The national government would be forced on domestic saving and international demand to sell its debt. On the one hand, investors would expect the new plan to be abandoned as soon as the government runs out of low-interest buyers. But if the bank stuck to its guns, investors would change their view. On the other hand, foreign central bankers might decide to buy the debt of the reformed currency nation. The nations’ export sectors would want to sell more goods abroad. By creating new money domestically, the foreign central bank would lower the value of its currency, making its exports even more attractive. This would lead to a beggar-thy-neighbor competition among rival central banks. That would make reformed currency look even better.
It would become apparent over time that the reformed currency’s value is due to supply and demand for an asset with a fixed supply. This might take two years. It might take five years. But, year by year, word would get out: this currency is the equivalent of gold. Investors will not have their wealth undermined by the central bank’s policy of monetary expansion.
Private investors seek a profit. An appreciating currency lures in private capital.
Currency futures markets would begin to adopt the new currency.
If the oil-exporting nations began to sell in the reformed currency as well as the U.S. dollar, the world’s marketers would see an advantage. “Buy the reformed currency and wait for its appreciation to lower the price of oil.” Those holding dollars would suffer comparative losses.
Central banks are not profit-seeking. The directors do not own the banks, nor do they represent profit-seeking investors. They are not under pressure to buy high-yielding assets.

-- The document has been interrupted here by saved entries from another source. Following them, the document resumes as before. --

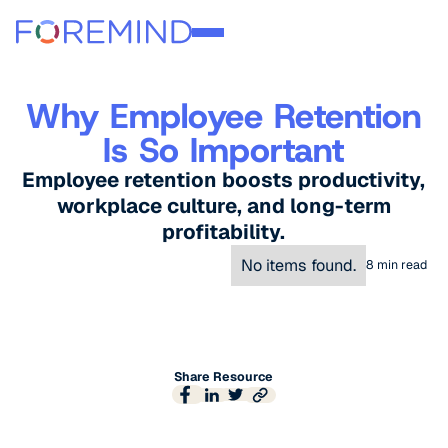
Why Employee Retention
Is So Important
Employee retention boosts productivity,
workplace culture, and long-term
profitability.
No items found.
8
min read
Share Resource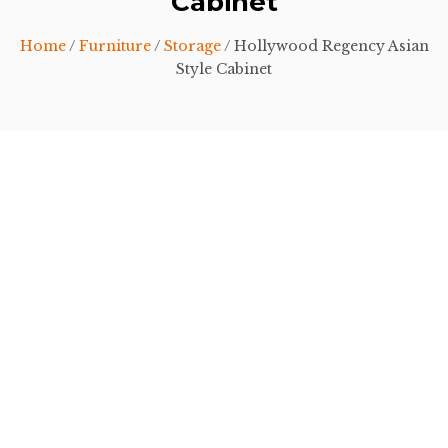
Cabinet
Home
/
Furniture
/
Storage
/ Hollywood Regency Asian
Style Cabinet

At some point, however, central banks would move out of depreciating dollars into the reformed currency. Why? Because of political pressure. Word would get out that the dollar is a loser’s game. Central bankers do not want to be identified as losers.
THE COST OF REFORM
The reason why the BRIC nations — Brazil, Russia India, and China — do not want to see their currencies replace the dollar is because central bankers and politicians are Keynesians. They believe in salvation by inflation. The few Chicago School economists in the staffs are convinced that the central bank can and should inflate to forestall a recession. That was Milton Friedman’s main legacy to the modern world as far as the modern world’s leaders are concerned. He blamed the Federal Reserve System for not inflating, 1930—33.

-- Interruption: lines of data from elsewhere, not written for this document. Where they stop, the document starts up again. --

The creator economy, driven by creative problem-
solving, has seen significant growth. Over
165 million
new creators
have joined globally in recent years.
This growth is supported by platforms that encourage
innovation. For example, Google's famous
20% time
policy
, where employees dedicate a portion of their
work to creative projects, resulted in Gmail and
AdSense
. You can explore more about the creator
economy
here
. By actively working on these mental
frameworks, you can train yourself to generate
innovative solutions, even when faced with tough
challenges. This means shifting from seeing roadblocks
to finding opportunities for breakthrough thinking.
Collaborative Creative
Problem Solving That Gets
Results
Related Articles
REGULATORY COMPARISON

This is why we see no candidates to replace the U.S. dollar. Any of the BRIC nations could establish policies that would elevate its currency to number-one status. But the price is too high. It is as high as adopting the gold coin standard. It would mean the end of monetary intervention.
The modern world believes in salvation by inflation. So has every civilization except one: the Byzantines, who had a stable gold currency for a thousand years after 325 A.D.
The cost of reform is too high for central bankers and politicians. That cost is the restoration of monetary freedom. None of them is willing to pay that price.
The IMF’s non-currency cannot replace the dollar in the world’s currency markets. So, every currency is counterfeit. The investor has to decide which fiat currency will be best over his lifetime. They are all bad choices.